* **What you will do**: At the line with "Creating an optimal", start repeating the data, and continue line by line through the final line, exactly.

[Saved entries]
※
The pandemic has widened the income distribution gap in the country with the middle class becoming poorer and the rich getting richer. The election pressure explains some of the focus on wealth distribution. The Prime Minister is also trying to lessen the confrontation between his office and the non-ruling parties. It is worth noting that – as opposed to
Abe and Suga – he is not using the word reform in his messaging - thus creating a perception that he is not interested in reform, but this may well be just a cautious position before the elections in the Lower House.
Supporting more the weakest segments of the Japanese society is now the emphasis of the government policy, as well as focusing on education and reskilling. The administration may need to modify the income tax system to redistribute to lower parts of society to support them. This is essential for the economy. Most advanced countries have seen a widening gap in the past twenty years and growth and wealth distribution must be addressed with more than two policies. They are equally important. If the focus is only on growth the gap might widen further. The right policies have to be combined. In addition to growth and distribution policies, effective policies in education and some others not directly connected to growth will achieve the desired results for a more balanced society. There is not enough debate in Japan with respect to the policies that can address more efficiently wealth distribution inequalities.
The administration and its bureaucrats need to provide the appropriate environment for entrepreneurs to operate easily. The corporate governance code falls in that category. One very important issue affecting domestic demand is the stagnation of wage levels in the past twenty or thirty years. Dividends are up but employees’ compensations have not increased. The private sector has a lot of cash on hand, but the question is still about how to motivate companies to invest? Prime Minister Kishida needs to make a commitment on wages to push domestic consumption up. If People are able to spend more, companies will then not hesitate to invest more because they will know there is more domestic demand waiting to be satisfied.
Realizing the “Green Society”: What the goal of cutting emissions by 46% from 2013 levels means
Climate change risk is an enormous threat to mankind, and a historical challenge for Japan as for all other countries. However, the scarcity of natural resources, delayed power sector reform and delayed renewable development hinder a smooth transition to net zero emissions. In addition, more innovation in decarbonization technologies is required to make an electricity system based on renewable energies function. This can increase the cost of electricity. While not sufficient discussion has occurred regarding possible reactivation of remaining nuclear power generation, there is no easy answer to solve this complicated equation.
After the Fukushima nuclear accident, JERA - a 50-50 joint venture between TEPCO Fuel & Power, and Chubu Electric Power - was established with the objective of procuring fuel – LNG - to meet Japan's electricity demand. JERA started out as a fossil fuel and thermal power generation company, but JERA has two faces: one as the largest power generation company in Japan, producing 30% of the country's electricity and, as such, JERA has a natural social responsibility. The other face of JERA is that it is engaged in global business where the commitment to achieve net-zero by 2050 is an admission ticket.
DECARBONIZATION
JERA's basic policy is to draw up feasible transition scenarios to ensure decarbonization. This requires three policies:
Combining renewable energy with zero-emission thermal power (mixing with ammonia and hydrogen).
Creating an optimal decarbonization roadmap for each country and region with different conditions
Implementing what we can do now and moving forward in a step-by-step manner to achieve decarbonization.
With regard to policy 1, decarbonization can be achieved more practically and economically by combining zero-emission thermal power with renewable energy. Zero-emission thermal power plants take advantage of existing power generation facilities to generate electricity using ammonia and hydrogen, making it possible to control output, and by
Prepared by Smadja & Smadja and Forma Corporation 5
※
* **Problem solution**:
Creating an optimal decarbonization roadmap for each country and region with different conditions
Implementing what we can do now and moving forward in a step-by-step manner to achieve decarbonization.
With regard to policy 1, decarbonization can be achieved more practically and economically by combining zero-emission thermal power with renewable energy. Zero-emission thermal power plants take advantage of existing power generation facilities to generate electricity using ammonia and hydrogen, making it possible to control output, and by
Prepared by Smadja & Smadja and Forma Corporation 5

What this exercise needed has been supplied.